UK Lidington: Useful discussions with Brussels, but very difficult to reopen negotiations

UK Minister for the Cabinet Office David Lidington said today that the government is having useful discussion with Brussels. However, it’s still very difficult to reopen withdrawal agreement negotiation.

He told BBC radio that “My experience last week… was that they were a lot more than courtesy calls. It was a very useful discussion about the politics, both within the United Kingdom and within the EU27, and a scoping out of what was possible.” However, Lidington also noted that “Reopening the withdrawal agreement… will be very difficult.”

Brexit Minister Steve Barclay will meet EU’s chief Brexit negotiator today. Prime Minister Theresa May’s spokesman said “the PM has been seeking to reopen the withdrawal agreement and that remains our position”. On the other hand, EU reiterated that they won’t reopen negotiation.

EU launched outreach campaign on no-deal Brexit customs preparedness

European Commission launched an outreach campaign today on “no-deal” Brexit customs preparedness. The campaign aims to ” raise awareness amongst the EU’s business community, especially SME” to prepare for a “no-deal” scenario while continuing to trade with the UK after March 30. EU urged that businesses should “assess whether they have the necessary technical and human capacity to deal with customs procedures and rules”, “consider obtaining various customs authorisations and registrations in order to facilitate their trading activity” and, “Get in touch with their national customs authority to see what other steps can be taken to prepare.”

(Dataset entries)
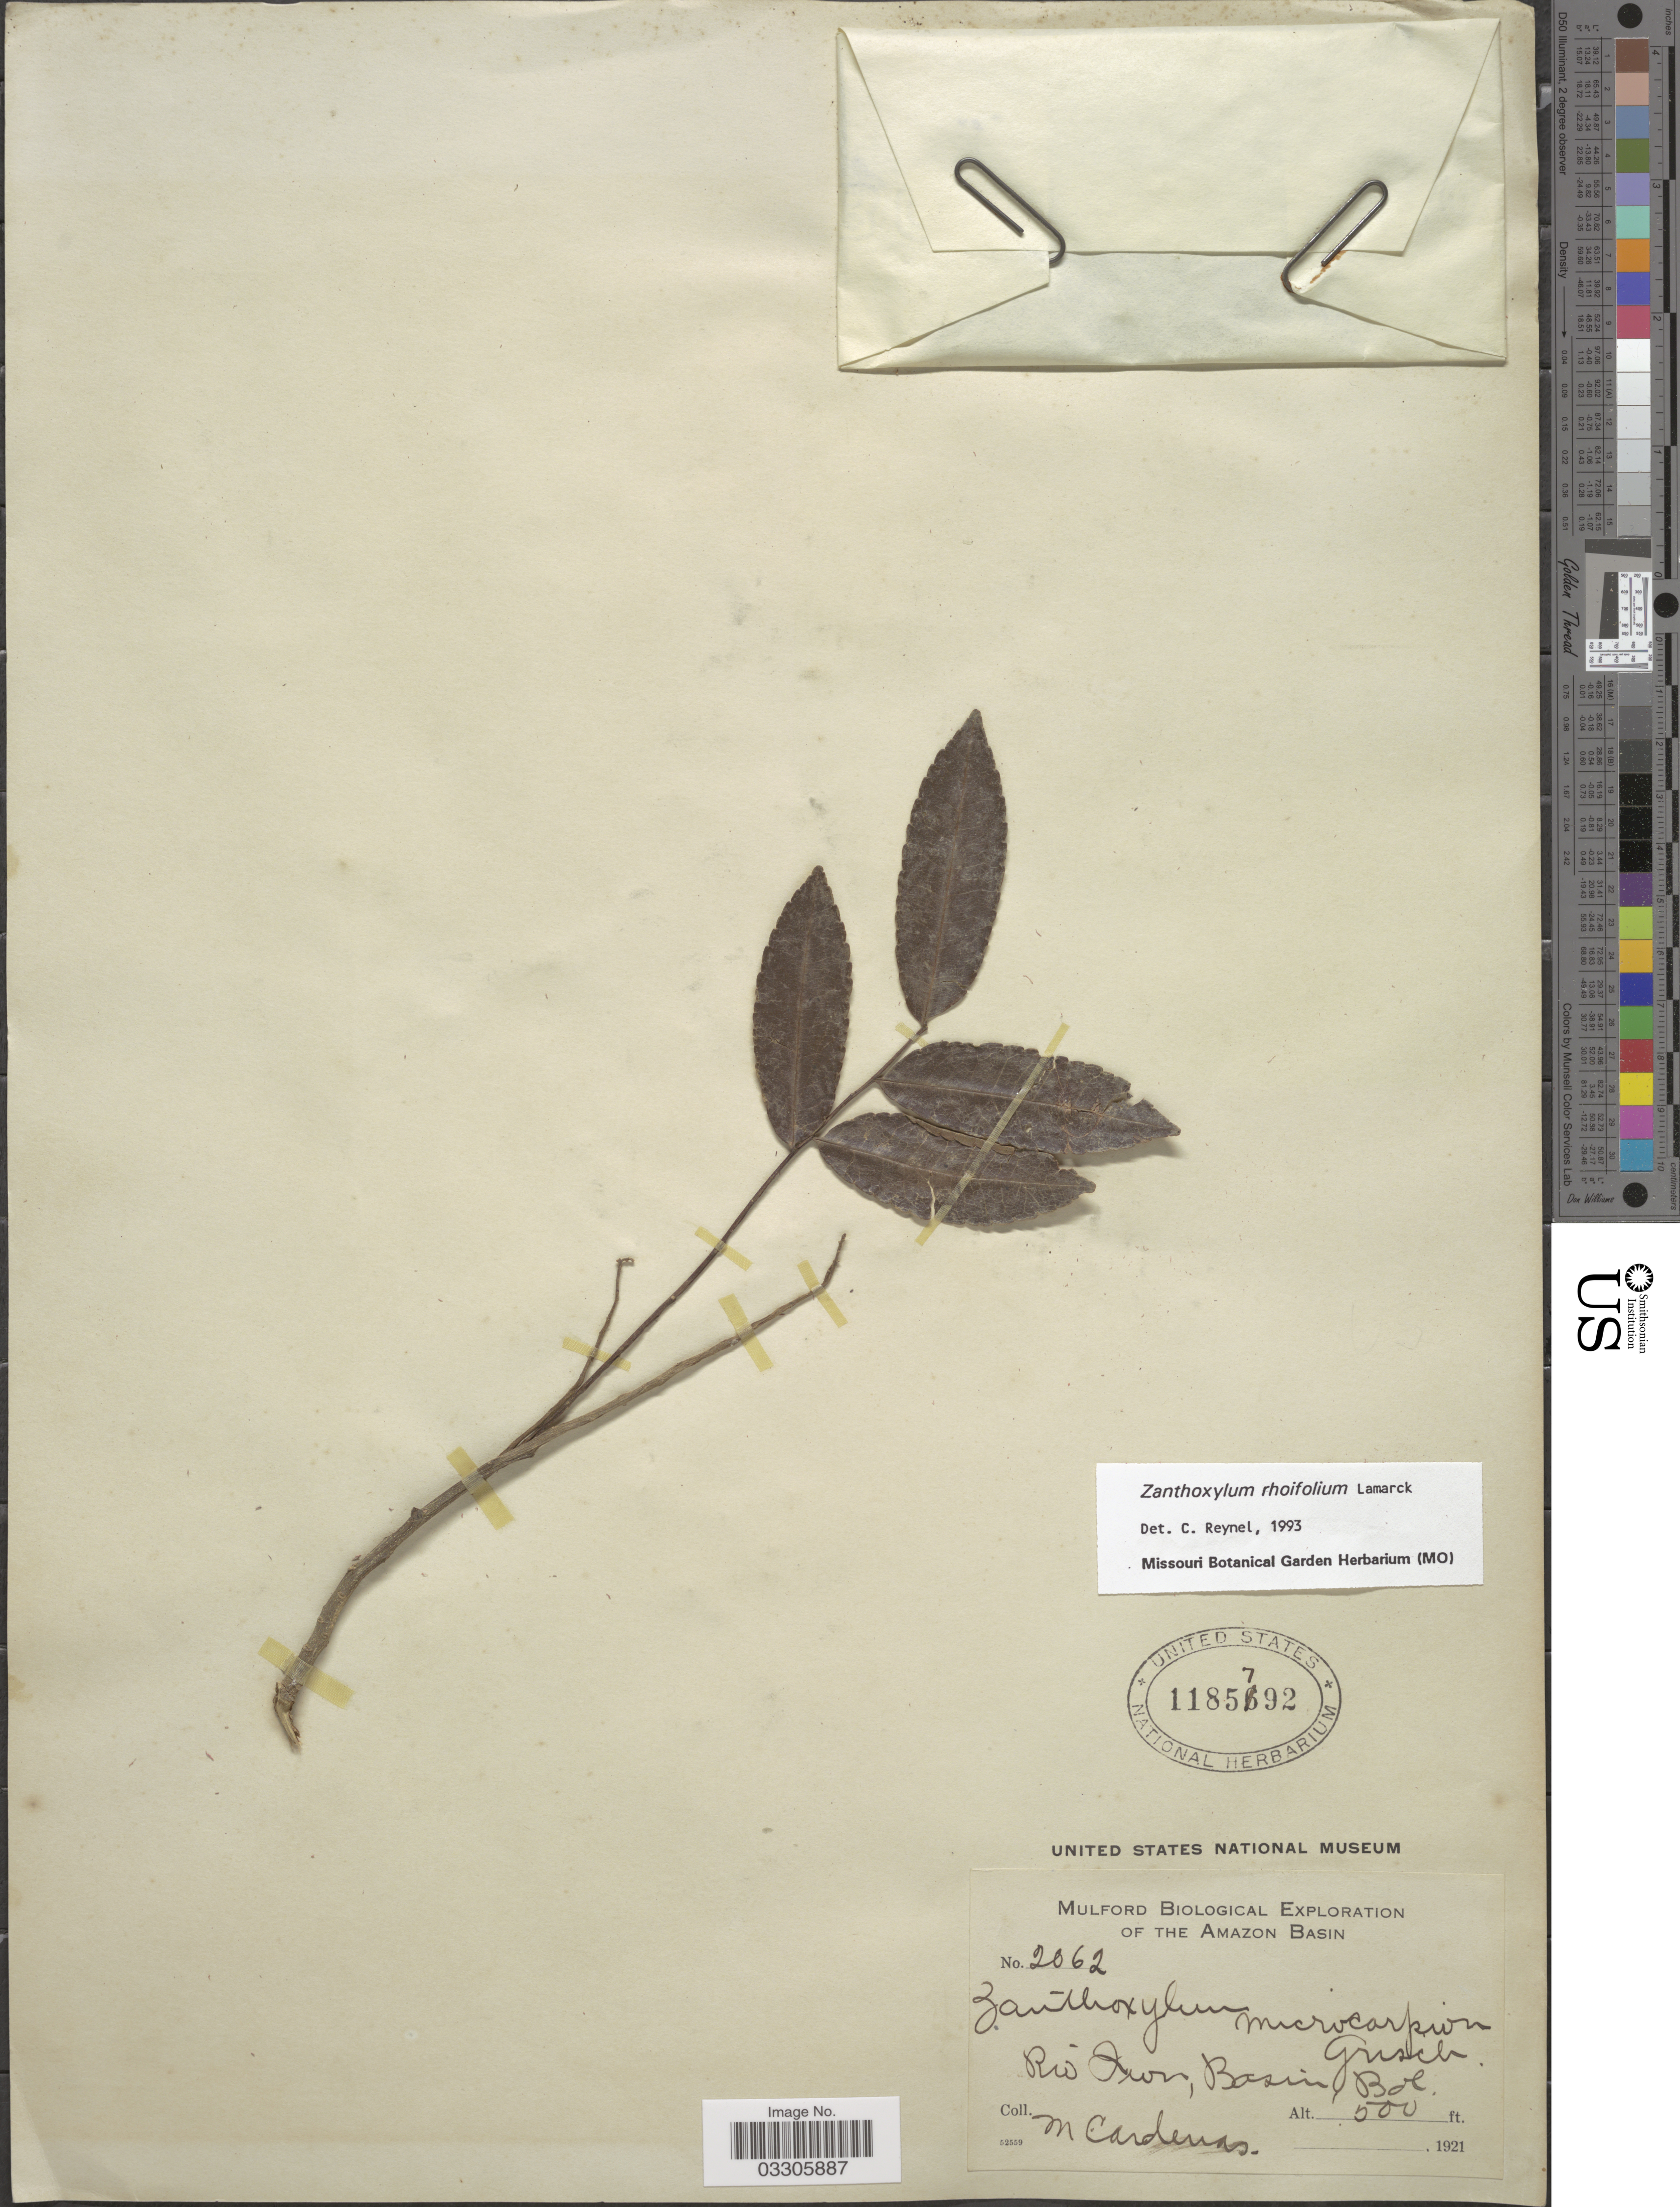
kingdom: Plantae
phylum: Tracheophyta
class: Magnoliopsida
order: Sapindales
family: Rutaceae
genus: Zanthoxylum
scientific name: Zanthoxylum rhoifolium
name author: Lam.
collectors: M. Cárdenas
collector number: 2062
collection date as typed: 1921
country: Bolivia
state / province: Beni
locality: Rio Ibon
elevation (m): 152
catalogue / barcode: US 1185792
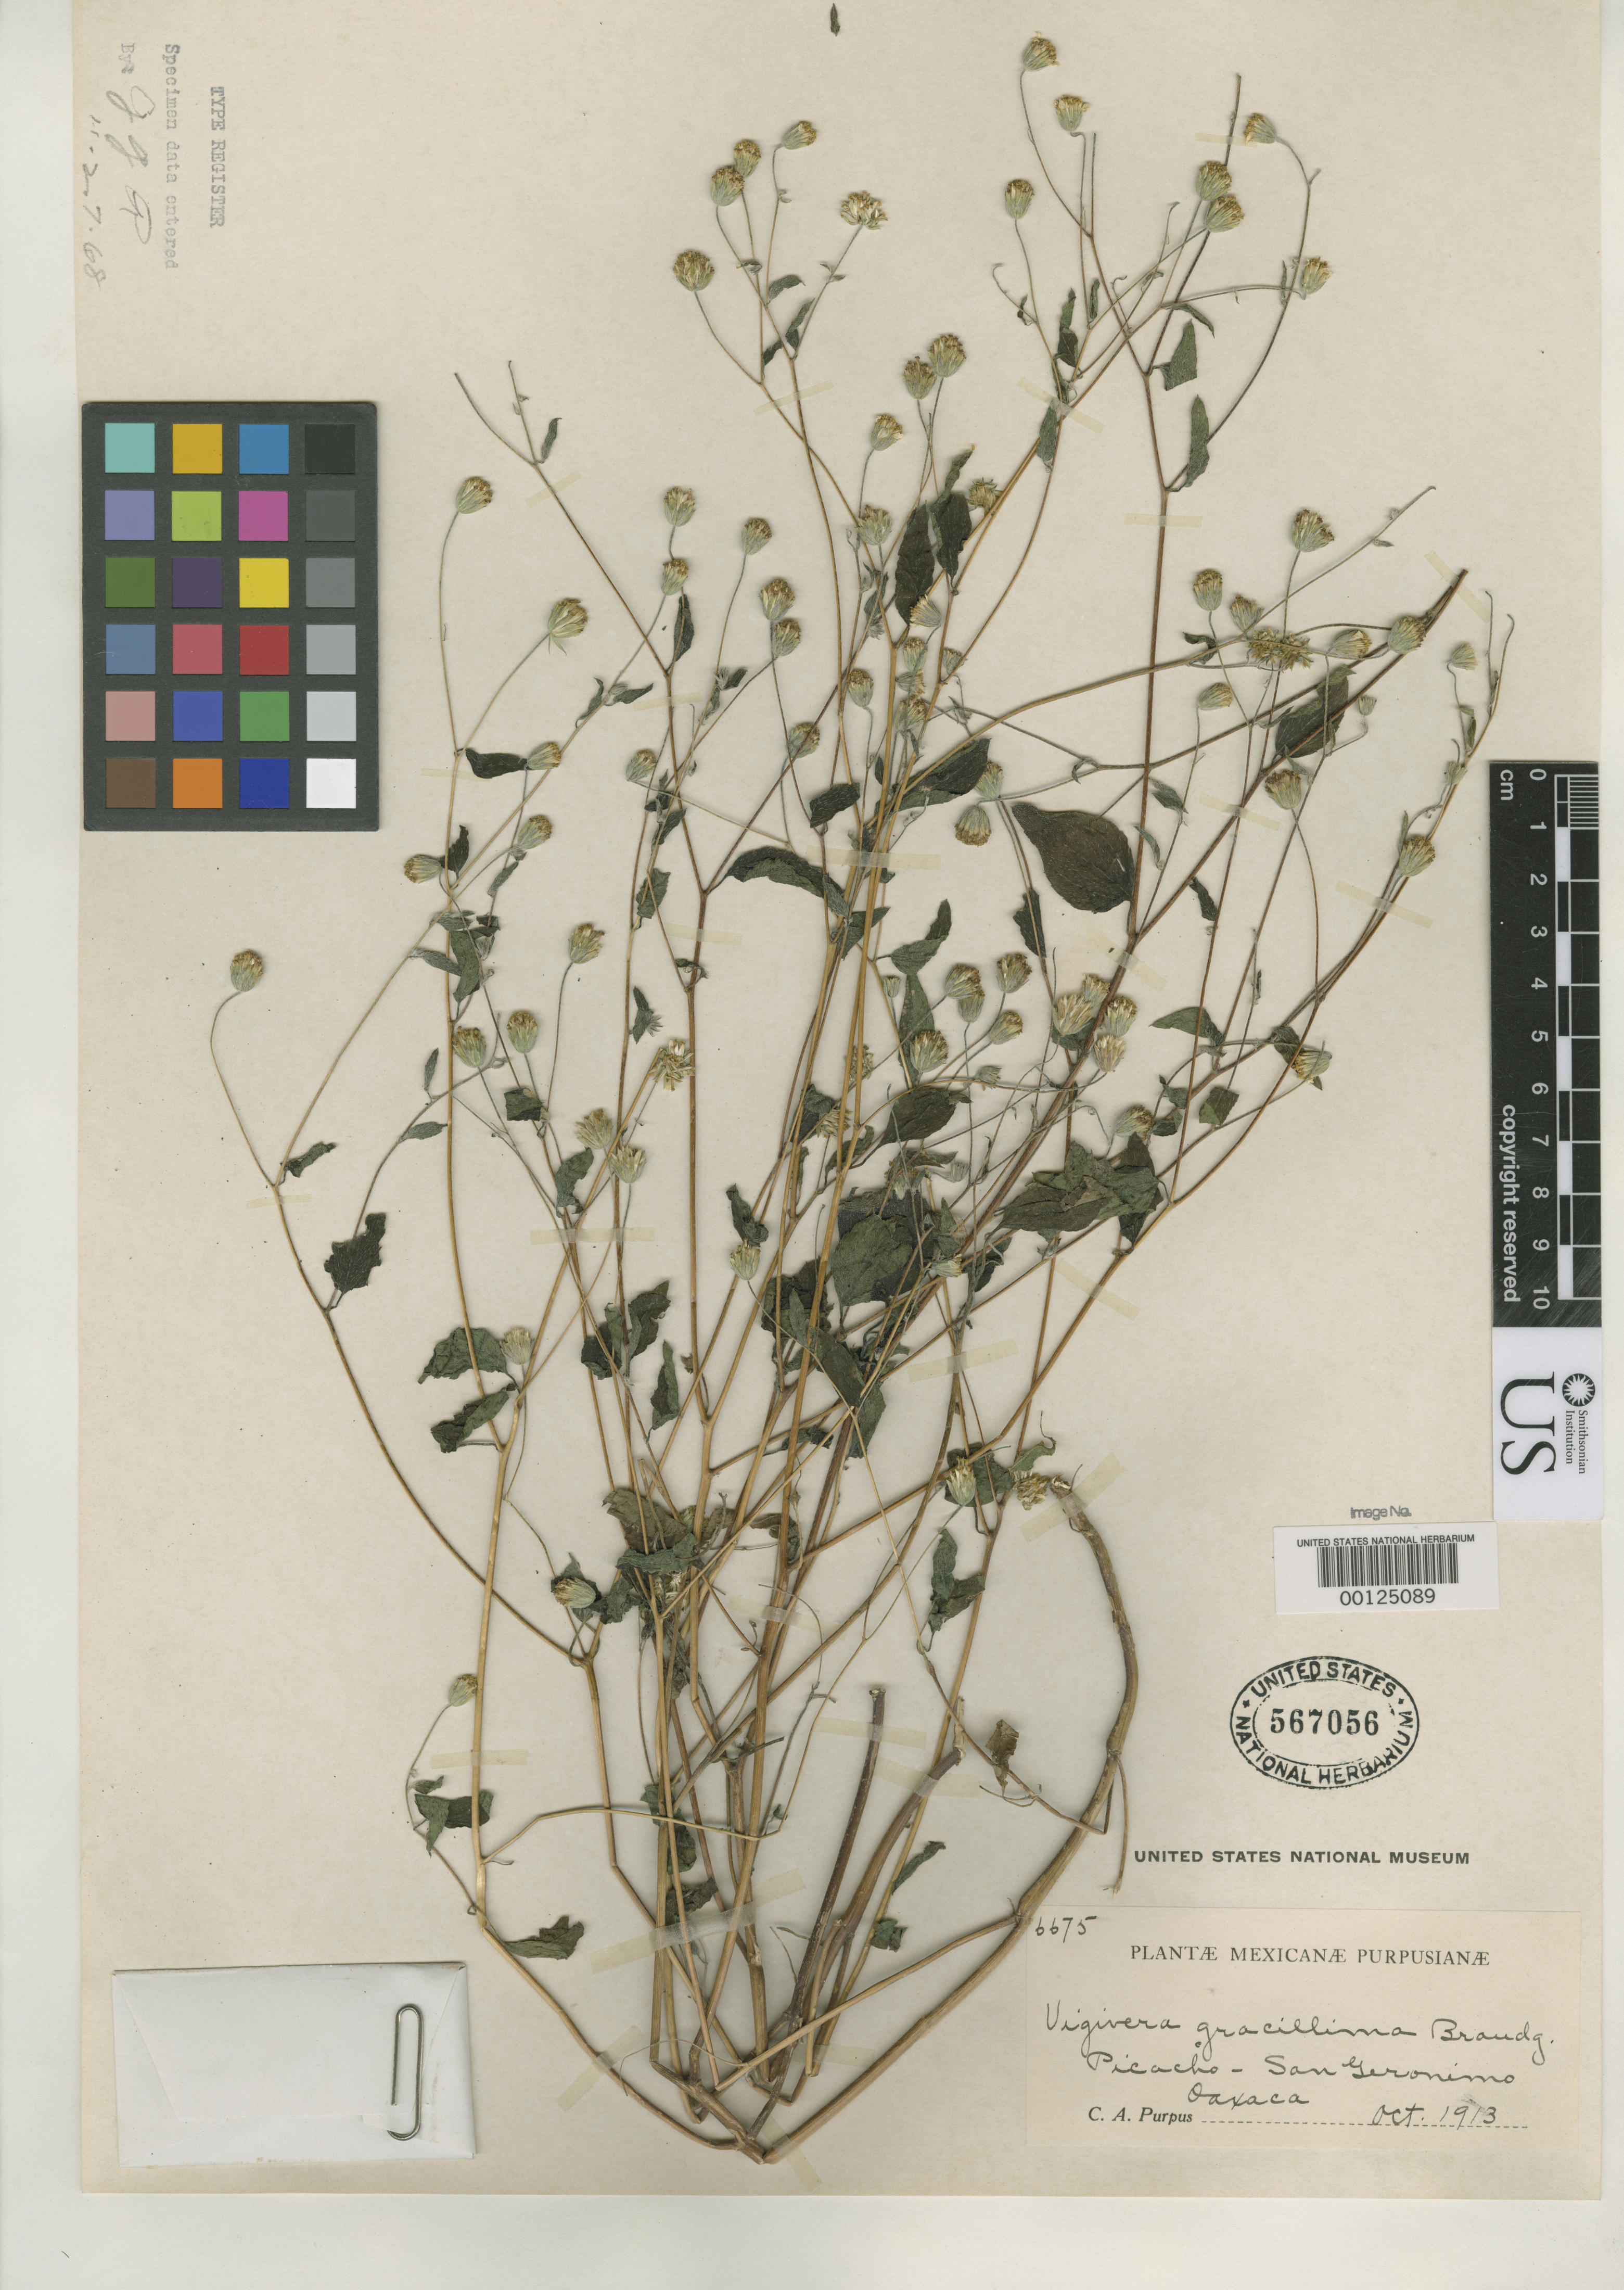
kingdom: Plantae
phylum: Tracheophyta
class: Magnoliopsida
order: Asterales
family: Asteraceae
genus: Viguiera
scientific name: Viguiera gracillima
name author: Brandegee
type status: Isotype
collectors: C. A. Purpus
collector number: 6675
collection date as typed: Oct 1913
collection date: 1913-10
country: Mexico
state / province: Oaxaca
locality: San Geronimo-Picacho.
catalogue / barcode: US 567056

* **CHALLENGE**
Reproduce the Brexit news report starting with "UK Lidington: Useful" and going on through "withdrawal agreement negotiation.", swapping "Brussels" for "the European Commission". The material has no connection to the Brexit news report.

* **EXERCISE ANSWER**
UK Lidington: Useful discussions with the European Commission, but very difficult to reopen negotiations

UK Minister for the Cabinet Office David Lidington said today that the government is having useful discussion with the European Commission. However, it’s still very difficult to reopen withdrawal agreement negotiation.